- From: Drew McDermott <drew.mcdermott@yale.edu>
- Date: Fri, 19 Jul 2002 17:59:30 -0400 (EDT)
- To: www-rdf-logic@w3.org
> [Jonathan Borden]
> Suppose we define the infinite set of things denotes by "10" as "_:1"
>
> then (3)+(4) follow from (1)+(2)
[me]
>This is not the first time I've seen the idea that a literal might
>denote more than one thing (or a set of things, or even an infinite
>set of things).
>
>Where did this idea come from? It seems quite counterintuitive to me.
>I can't find it in the RDF(S) model theory either.
[Pat Hayes]
Its been in and out of it in various drafts. IT is a widely popular
idea, eg people write things like
Jenny ex:age "10" .
and expect that
ex:age rdfs:Range xsd: integer .
will be enough to force that literal to mean ten (not '10'). It
doesnt seem to me to be wildly unintuitive to say that a literal acts
like a name whose referent depends on the datatyping context (and
when there is no such context, it acts like an existential.)

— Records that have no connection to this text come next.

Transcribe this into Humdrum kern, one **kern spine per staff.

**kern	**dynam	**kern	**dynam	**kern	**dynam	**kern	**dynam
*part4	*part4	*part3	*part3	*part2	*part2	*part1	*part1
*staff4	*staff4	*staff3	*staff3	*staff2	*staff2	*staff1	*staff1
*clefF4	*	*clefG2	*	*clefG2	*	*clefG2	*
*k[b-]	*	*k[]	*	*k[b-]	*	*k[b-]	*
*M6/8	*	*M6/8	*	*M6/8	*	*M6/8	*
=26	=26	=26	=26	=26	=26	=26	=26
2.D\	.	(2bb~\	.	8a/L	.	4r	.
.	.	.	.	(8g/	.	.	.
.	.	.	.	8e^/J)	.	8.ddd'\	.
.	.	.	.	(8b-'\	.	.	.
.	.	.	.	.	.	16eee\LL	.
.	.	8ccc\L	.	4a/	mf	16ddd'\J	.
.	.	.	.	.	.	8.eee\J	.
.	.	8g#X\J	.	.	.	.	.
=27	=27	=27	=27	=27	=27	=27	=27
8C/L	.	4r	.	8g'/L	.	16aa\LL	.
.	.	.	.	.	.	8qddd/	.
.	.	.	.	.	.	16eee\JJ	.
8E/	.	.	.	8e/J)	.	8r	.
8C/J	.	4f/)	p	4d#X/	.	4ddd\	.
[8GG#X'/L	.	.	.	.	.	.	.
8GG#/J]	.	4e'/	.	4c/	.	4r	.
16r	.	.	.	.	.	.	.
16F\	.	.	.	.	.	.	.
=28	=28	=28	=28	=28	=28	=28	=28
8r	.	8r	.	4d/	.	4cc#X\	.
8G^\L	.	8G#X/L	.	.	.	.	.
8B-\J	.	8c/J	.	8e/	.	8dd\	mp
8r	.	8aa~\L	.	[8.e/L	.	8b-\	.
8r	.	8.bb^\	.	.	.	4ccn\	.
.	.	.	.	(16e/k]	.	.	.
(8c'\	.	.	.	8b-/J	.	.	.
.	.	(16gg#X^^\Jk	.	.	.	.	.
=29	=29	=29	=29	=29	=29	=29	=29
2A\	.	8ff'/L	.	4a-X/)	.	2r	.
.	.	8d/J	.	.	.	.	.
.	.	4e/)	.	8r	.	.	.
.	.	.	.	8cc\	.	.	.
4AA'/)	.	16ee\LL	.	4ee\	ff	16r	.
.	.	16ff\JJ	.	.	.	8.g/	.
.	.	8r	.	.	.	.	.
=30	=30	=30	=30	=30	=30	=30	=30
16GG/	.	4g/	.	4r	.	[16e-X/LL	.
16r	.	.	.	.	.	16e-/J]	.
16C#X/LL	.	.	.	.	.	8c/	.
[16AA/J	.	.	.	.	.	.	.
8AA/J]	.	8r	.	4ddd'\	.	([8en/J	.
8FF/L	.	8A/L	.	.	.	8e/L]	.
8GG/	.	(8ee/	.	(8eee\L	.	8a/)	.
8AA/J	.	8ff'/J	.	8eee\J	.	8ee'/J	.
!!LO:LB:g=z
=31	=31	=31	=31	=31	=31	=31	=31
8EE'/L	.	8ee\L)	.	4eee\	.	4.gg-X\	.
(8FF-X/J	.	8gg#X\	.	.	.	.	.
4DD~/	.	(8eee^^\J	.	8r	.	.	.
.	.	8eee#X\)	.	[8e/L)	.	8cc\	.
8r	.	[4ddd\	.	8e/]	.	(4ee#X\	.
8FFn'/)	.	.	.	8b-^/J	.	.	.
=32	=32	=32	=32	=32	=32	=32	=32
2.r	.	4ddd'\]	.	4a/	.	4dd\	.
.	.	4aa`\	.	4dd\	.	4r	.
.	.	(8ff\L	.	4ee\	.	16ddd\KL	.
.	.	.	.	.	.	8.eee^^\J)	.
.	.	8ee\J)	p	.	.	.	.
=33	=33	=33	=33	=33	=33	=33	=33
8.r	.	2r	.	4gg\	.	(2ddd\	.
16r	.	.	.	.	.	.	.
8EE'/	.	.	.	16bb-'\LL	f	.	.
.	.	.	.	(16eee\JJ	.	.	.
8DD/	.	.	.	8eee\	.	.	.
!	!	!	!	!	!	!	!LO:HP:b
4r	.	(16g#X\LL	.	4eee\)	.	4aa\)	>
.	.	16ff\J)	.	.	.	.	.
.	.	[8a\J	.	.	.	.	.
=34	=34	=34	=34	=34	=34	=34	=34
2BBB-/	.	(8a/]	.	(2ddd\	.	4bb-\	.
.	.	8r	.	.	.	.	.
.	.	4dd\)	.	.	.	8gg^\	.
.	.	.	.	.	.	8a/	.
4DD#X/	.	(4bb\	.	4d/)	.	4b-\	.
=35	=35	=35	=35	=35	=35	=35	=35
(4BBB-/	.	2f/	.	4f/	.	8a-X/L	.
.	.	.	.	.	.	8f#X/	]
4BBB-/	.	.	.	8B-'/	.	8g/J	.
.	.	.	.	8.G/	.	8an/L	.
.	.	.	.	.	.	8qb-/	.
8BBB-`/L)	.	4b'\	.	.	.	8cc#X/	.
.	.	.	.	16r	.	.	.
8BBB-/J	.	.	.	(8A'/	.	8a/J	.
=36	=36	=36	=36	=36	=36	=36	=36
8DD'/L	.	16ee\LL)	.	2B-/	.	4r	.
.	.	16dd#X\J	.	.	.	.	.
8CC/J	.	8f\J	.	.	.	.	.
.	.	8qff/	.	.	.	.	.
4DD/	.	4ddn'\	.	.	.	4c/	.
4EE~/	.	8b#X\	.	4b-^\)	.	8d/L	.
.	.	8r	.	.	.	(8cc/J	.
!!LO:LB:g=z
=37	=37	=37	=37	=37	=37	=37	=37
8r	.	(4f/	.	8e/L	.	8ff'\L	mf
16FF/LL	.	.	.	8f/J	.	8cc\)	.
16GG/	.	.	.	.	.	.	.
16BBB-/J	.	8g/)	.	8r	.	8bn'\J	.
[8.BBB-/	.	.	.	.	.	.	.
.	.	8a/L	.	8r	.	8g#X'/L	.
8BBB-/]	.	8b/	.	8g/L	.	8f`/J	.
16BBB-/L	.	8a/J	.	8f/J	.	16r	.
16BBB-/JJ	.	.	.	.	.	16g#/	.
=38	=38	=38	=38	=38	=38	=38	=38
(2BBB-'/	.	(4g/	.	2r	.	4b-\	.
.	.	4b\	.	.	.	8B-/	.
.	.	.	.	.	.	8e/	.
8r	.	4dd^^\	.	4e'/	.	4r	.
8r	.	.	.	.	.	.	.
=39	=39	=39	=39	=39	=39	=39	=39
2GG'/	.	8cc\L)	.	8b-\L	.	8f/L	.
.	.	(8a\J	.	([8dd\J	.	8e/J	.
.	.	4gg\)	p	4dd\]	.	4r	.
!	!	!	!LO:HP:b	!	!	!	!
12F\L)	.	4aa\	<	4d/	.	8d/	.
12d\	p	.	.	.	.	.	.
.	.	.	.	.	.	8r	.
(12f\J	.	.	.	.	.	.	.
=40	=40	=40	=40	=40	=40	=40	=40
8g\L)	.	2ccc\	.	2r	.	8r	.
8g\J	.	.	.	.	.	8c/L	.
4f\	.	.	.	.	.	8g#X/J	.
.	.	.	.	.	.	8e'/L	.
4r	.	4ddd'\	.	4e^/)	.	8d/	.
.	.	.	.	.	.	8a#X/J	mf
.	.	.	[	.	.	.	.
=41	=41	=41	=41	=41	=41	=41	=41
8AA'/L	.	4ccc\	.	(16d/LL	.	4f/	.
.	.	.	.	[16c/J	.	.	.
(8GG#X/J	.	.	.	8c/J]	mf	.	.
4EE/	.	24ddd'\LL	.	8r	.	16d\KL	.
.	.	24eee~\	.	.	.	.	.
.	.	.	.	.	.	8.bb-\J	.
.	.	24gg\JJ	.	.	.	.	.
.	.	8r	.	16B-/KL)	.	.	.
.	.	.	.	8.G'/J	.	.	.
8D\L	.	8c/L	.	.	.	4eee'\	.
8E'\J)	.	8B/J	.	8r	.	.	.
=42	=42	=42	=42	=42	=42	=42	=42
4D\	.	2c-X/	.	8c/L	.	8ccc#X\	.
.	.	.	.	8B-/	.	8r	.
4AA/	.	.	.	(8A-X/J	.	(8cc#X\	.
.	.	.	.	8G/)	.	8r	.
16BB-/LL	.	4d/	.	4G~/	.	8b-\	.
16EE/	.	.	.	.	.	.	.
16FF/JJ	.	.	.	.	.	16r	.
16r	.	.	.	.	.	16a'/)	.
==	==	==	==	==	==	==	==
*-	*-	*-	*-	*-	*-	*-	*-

No, that's not a problem. But then a literal (occurrence) doesn't
denote an infinite set at all. The right thing to say is that there
are an infinite number of models, and a given literal occurrence could
denote something different in all of them (or something close to
that). But then the entailment in question:
<bag1> rdf:_1 "10" . (1)
<bag2> rdf:_1 "10" . (2)
|=
<bag1> rdf:_1 _:l . (3)
<bag2> rdf:_1 _:l . (4)
still doesn't work, because for any given model nothing says the two
occurrences of "10" denote the same thing. (Or so say we untidyists.)